Let’s not forget that the relationships that take the hardest work are the ones that bring us the most joy and fulfillment over the long haul.

Hark, the Sound

Wish I were on Franklin Street celebrating tonight. Congratulations, Tar Heels! And congratulations to Reba, who won the TCL annual pool, and continued the girls’ winning streak.

The Case Against Breastfeeding?

Moms all over the internet are chattering about Hanna Rosin’s Atlantic article “The Case Against Breastfeeding” and after a few days of thinking it over, here’s some of my musings.

.1. The most significant problem to me isn’t breastfeeding itself, but the mommy culture of competition and venomous judgment. Taking good things (breastfeeding, organic food, natural toys, whatever) and making them a barometer for deciding who is and who isn’t a good mother turns the good things toxic. What we need most is to be for one another, and encourage one another. Parenting is full of choices, and we don’t all have to make the same ones. Even if we agree something is an ideal, we all fall short of the ideal in many ways, and we have to extend grace to one another and ourselves.

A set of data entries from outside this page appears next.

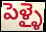
పెళ్ళై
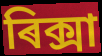
ৰিক্সা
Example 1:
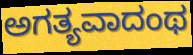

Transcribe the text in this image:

ಅಗತ್ಯವಾದಂಥ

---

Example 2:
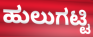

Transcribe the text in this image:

ಹುಲುಗಟ್ಟಿ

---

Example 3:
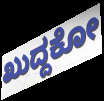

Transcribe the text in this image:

ಖುದ್ದಕೋ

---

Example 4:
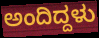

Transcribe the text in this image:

ಅಂದಿದ್ದಳು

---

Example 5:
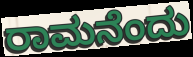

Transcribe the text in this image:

ರಾಮನೆಂದು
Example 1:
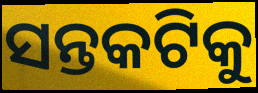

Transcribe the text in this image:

ସନ୍ତକଟିକୁ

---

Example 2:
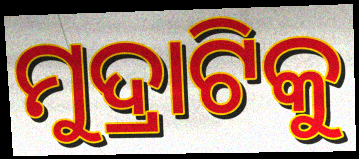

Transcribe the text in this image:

.2. The scientific argument that Rosin makes wasn’t that compelling to me as I followed her rabbit trails. So, breastfeeding doesn’t prevent childhood obesity. That wasn’t my primary reason for breastfeeding anyway. The study she cites of the sibling pairs is much more nuanced than she makes it out to be. As breastfeeding is the natural choice (“human milk for human babies”) isn’t the burden of proof on formula and not breastmilk?

.3. Breastfeeding for many women is difficult, especially in the early weeks. My first month with Kate was full of stress and tears. But once we got over that hump, it was a wonderful experience. Perhaps the struggle at the onset is so that new moms stop and rest and take care of themselves, we’ll never know, but it helped me to appreciate the gift of breastfeeding and not to take it for granted. Nursing did forge an amazing bond between the children and me. In all my busy-ness and bustle, I appreciated the reminder to stop and enjoy my baby, and breastfeeding was a regular way to do that. It was a sacrifice at times, but so are many parts of parenting, it comes with the territory. Maybe I have a hard time identifying with Rosin because nursing itself was never ever an overwhelming burden to me, nor did it feel like just another duty. Perhaps it’s those endorphins, but breastfeeding calmed and centered me and now that it’s over, I miss it.

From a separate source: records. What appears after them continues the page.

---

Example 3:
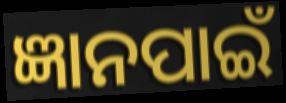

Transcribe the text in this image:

ଜ୍ଞାନପାଇଁ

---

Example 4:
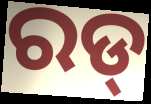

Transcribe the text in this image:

ରଡ୍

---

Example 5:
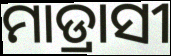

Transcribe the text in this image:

ମାଡ୍ରାସୀ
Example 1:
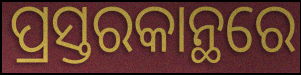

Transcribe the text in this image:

ପ୍ରସ୍ତରକାନ୍ଥରେ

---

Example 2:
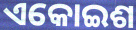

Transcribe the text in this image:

ଏକୋଇଶ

.4. I do appreciate her thoughts on part-time breastfeeding. A lot of breastfeeding advocates are very afraid of supplementing with formula, as we have all known mothers for whom supplementing was a slippery slope of diminished milk supply. But we have also all known mothers for whom supplementation works just fine! As mothers’ milk production varies widely, what works for one, may not for another. Thus part-time breastfeeding might not be the “best practice” in the sense that for those with tenuous supply issues it might be harmful, but it’s certainly not a bad idea in and of itself.

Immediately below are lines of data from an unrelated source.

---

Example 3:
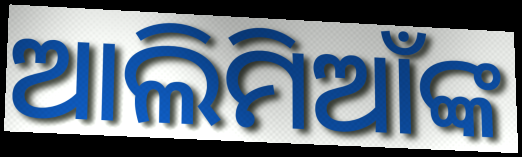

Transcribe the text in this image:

ଆଲିମିଆଁଙ୍କ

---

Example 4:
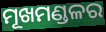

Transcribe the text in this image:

ମୂଖମଣ୍ଡଳର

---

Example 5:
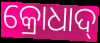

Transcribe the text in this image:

କ୍ରୋଧାଦ୍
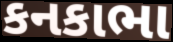
કનકાભા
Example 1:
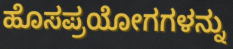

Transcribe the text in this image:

ಹೊಸಪ್ರಯೋಗಗಳನ್ನು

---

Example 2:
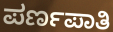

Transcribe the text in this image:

ಪರ್ಣಪಾತಿ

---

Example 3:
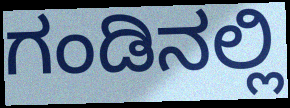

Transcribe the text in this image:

ಗಂಡಿನಲ್ಲಿ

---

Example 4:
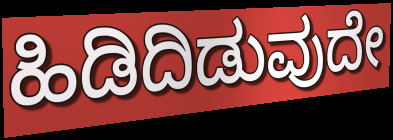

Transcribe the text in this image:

.5. If breastfeeding itself after a good college try is causing a mother to be extremely stressed out and not enjoy her child, I would be the first to say to lay down the idol and pick up the bottle. It’s not worth that. All things being equal (without extenuating health problems, etc.) I found breastfeeding to be much simpler and less time consuming than all the steps necessary to make a bottle and feed the baby that way. So I was flummoxed by her arguments about breastfeeding not being free, as a mothers’ time is worth a lot, etc.

.6. Is breastfeeding really to blame for employers not being supportive of working moms pumping? Let’s place the blame squarely where it belongs, with the government, employers and society’s views of breastfeeding in general.